### What to work on
Among the lines below, restate word for word only those from the line with "hfov_deg: 34.9" through the line with "focal_mm: 3.81", with both end lines kept.

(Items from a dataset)
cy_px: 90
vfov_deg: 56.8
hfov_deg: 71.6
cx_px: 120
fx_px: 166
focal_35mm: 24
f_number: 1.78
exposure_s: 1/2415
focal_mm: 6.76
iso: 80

* * *

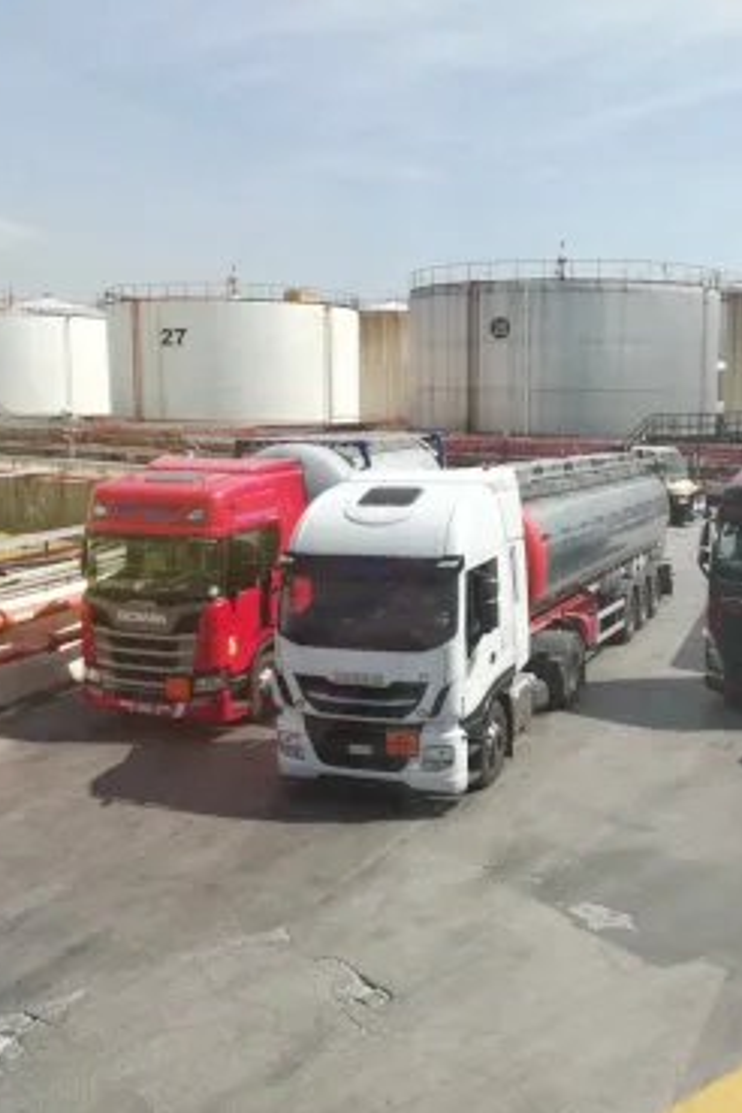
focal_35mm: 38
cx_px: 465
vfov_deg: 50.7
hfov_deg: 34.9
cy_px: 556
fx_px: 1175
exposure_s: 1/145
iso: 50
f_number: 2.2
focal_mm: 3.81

### Exercise output
hfov_deg: 34.9
cy_px: 556
fx_px: 1175
exposure_s: 1/145
iso: 50
f_number: 2.2
focal_mm: 3.81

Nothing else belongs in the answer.